Everyone has one of those seminal moments from their childhood that they’ll remember forever. Mine was the 1962 launch of the Mercury capsule that made John Glenn the first human to orbit the earth. It’s my oldest memory and one of my most cherished. With the paltry media sources of 1961, the entire world focused on his “Friendship 7” capsule and watched everything from launch to his three orbits and the splashdown. What we all didn’t know at the time was that a sensor indicated possible damage to his heat shield. NASA thought it was a very real possibility that the first man in orbit would become the first to die in space. Certainly a seminal moment for me and many others at that time.
It wasn’t nearly as big nor as momentous, but the mid-1990s launch of DeviceNet also stands out in my memory. Prior to that day, I was a serial guy: UARTS, bytes, RS232, RS485, and all the rest were my thing. In those days, all you had to know was what goes in on one side and what goes out on the other. We called them the guzzintos and guzzoutas. We had no concept that it was the stone age of computing without Raquel Welch. If you don’t get that reference, you weren’t a young boy in the late 1960s (See the movie One Million Years B.C. to understand).
Difference between earthbound and orbit
The DeviceNet launch made me a network guy. Away with the guzzintos and guzzoutas. Now we had to manage objects, connections, connection classes, endpoints, message classes, expected packet rates, and much more. It was a lot more complicated but extremely exciting.
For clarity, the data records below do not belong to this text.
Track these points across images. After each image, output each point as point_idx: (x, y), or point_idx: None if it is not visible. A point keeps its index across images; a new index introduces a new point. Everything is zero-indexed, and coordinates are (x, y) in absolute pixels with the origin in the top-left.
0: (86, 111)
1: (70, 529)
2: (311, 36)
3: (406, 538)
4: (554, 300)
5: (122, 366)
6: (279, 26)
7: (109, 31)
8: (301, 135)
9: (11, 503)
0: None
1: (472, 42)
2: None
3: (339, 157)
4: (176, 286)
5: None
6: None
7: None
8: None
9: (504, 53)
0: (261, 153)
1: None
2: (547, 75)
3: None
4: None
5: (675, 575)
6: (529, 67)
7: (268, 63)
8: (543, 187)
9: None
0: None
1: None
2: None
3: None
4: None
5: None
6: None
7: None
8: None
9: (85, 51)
It truly was the difference between being earthbound and orbiting the earth.
DeviceNet changed everything. Prior to DeviceNet everything was custom. Modbus existed but it wasn’t as popular in those days. If you had a device with a serial port, you designed your own protocol. Usually it was something ASCII. Something like a “$A 0100” to start the injection process and a “$Z 0200” to stop the process. And sometimes the protocol required you to terminate the character sequences with a carriage return, sometimes with a linefeed, and sometimes with both. On the really advanced systems you had your choice.
Matching baud rates between devices in those days was a real headache. If you didn’t know the baud rate, data bits and parity of a device (and you usually didn’t) you would try all the combinations one by one. Tedious and time consuming. And very frustrating.
DeviceNet and CAN solved a lot of those kinds of problems. CAN (Controller Area Networking) was new then, too. It was developed by Bosch in Germany to solve a huge problem at VW and other German car manufacturers: weight. Remember, the cars of the 1950s and 1960s didn’t have power windows, power seats, defrosters, or moveable mirrors. If you wanted to adjust the passenger mirror you parked the car, opened the passenger window and reached through the open window and pulled it left or right. (Yes, it really was the Stone Age.) As more and more electronics were put into cars, all that wiring became a massive problem. How can power and control signals be delivered to all these new motors all over the automobile? Of course, those wires have to be purchased, installed, terminated, and fastened in place. Lots of time and labor – and the problem would only get worse in the future.
CAN solved that problem. And since American manufacturing had the exact same problem on the new machinery it was developing with more and more fancy electronics, CAN (and DeviceNet) solved that problem for American manufacturing, too.
CAN provided the mechanism to easily move messages around from device to device. CAN was, and still is, a link layer protocol. It’s really good at moving a small amount of data from one node on a network to another node on the network. The CAN messages contain an eight byte payload of data. The only responsibility of CAN is to make sure that payload is moved correctly. The payload, of course, was the DeviceNet application layer message. Using two protocols, with one embedded within the other one – well that was another first for me and many geeks like me. Little did we know what the future would bring.
What we didn’t know is that the networking rocket had left the pad and the future was filled with protocol layers and power technologies like TCP/IP, Modbus TCP, HTTP, ProfiNet IO, EtherNet/IP, EtherCAT, XML and more. We didn’t know that the DeviceNet launch set us up for an incredible ride.